CSR in Europe
Overview of the CSR industry in Europe
The European Commission promotes CSR in the EU and encourages enterprises to adhere to international guidelines and principles. Relevant EU policy is built on an agenda for action aiming at:
• Enhancing the visibility of CSR and disseminating good practices;
• Improving and tracking levels of trust in business;
• Improving self and co-regulation processes;
• Enhancing market rewards for CSR;
• Improving company disclosure of social and environmental information;
• Further integrating CSR into education, training, and research;
• Emphasising the importance of national and sub-national CSR policies;
• Better aligning European and global approaches to CSR.
CSR is generally company-led, but public authorities can play a supporting role through a smart mix of voluntary policy measures and, where necessary, complementary regulation.
CSR in Europe – An Overview
The interaction between business and society in Europe is shaped by the diversity of economic, political and cultural landscapes across the continent. The idea that companies can contribute to societal well-being, beyond their legal obligations, has a long tradition in many parts of the region. In general, the development of CSR in Europe has been driven both by proactive strategies adopted by pioneering businesses, European institutions, and national governments, as well as by external pressures from other stakeholders such as civil society and the investor community, among others.
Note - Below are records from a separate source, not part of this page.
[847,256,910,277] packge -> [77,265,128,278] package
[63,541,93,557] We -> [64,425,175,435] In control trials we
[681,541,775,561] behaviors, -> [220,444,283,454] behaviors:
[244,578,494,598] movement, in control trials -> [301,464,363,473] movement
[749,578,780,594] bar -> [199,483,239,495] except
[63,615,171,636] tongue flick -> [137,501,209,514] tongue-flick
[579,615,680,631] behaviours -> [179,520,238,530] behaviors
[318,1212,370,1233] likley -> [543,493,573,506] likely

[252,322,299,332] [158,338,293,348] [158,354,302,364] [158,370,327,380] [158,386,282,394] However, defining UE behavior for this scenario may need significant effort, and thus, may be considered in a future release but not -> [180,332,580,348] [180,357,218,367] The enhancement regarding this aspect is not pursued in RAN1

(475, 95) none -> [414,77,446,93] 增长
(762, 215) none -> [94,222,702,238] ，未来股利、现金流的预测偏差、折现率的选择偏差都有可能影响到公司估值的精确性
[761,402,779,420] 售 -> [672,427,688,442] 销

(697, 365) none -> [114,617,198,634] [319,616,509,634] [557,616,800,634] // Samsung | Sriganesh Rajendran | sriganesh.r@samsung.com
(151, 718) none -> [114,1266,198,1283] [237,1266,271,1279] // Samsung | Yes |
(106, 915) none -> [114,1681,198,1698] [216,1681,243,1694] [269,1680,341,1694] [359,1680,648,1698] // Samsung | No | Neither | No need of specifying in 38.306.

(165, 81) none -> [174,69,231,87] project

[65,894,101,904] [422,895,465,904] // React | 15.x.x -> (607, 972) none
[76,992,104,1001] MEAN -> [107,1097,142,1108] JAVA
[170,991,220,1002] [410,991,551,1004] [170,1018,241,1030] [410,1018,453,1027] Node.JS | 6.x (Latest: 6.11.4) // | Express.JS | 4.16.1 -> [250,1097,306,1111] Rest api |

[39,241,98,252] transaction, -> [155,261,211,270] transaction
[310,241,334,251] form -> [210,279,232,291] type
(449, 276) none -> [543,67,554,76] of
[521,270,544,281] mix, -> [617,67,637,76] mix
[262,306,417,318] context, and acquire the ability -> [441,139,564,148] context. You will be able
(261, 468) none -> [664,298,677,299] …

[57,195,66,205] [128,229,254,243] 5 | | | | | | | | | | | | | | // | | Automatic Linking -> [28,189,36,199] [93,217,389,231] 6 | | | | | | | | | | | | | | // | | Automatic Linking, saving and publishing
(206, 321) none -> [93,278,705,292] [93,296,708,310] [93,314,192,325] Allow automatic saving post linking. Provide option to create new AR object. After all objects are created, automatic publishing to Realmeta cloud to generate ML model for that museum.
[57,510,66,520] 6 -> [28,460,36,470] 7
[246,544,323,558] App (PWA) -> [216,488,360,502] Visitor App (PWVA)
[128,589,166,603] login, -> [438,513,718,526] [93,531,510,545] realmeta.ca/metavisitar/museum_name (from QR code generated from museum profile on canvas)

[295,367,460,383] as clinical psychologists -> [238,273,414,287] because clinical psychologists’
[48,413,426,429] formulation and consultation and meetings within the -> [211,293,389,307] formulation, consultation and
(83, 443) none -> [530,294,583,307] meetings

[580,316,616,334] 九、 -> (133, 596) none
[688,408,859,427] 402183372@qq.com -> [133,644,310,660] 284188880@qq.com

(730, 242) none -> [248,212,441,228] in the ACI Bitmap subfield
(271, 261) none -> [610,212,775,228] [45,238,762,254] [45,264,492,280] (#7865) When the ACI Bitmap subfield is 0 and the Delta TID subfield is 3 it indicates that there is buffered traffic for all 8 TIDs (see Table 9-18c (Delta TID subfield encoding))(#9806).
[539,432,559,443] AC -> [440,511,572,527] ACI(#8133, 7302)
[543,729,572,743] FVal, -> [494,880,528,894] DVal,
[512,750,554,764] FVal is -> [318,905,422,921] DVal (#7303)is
In Western Europe, the development of the welfare state system during the second half of the 20th century emphasized the role of the state as the primary provider of welfare, while companies were expected to fulfill their societal obligations mainly by complying with laws, paying taxes, and providing employment. Over the recent decades, however, economic and socio-political factors in many Western European countries have led to a partial redefinition of the boundaries between the public and the private sector as well as their respective roles in society. In this context, growing attention is paid to the voluntary actions that companies take as part of their CSR strategies to manage their economic, social and environmental impacts and to contribute to wider societal development.
In post-communist Central and Eastern Europe, environmental and social concerns have tended to receive less attention than the significant economic challenges associated with the transition to a market economy. However, CSR awareness and implementation in the region are advancing rapidly. In contrast to Western Europe, it is mainly companies themselves – often multinational corporations – that are the main agents of change, whereas external pressure from civil society, media, and public authorities has so far been fairly low.
In Europe, as well as in other parts of the world, the CSR movement has traditionally been led by large companies. Yet 99% of European companies are small and medium-sized enterprises (SMEs), and about two-thirds of jobs in the private sector are in SMEs. Many small companies are by nature attuned to the values of their founder or owner as well as to the needs of their local communities, but today increasing attention is being paid to the implementation of a more structured CSR approach in European SMEs.
As a relatively wealthy, stable region with a developed economic and societal structure, the current CSR issues and challenges in Europe naturally differ to some extent from those faced by the less developed regions in the world.
Many social and environmental responsibilities, which may fall under companies’ voluntary CSR engagement elsewhere, are in Europe legally defined. However, the increasing interest in business opportunities associated with innovative CSR approaches, together with the growing stakeholder expectations for corporate accountability and responsible business practices both within and outside Europe, continue to push the CSR agenda forward.
What are the broad trends?
Some of the most popular CSR trends in the area of corporate social responsibility include:
• Increased transparency;
• Investment in green technologies;
• Local community and employee engagement;
• Diversity and inclusion initiatives;
Three important trends related to ethics and corporate social responsibilities are:
• Strategic changes in corporate philanthropy;
• A new social contract between employers and employees;
• The growth of global ethics and corporate social responsibility.
How much is it growing?
Businesses have made commendable progress, but the challenges we’re facing in 2020 continue to reveal areas where CSR needs to be reinforced.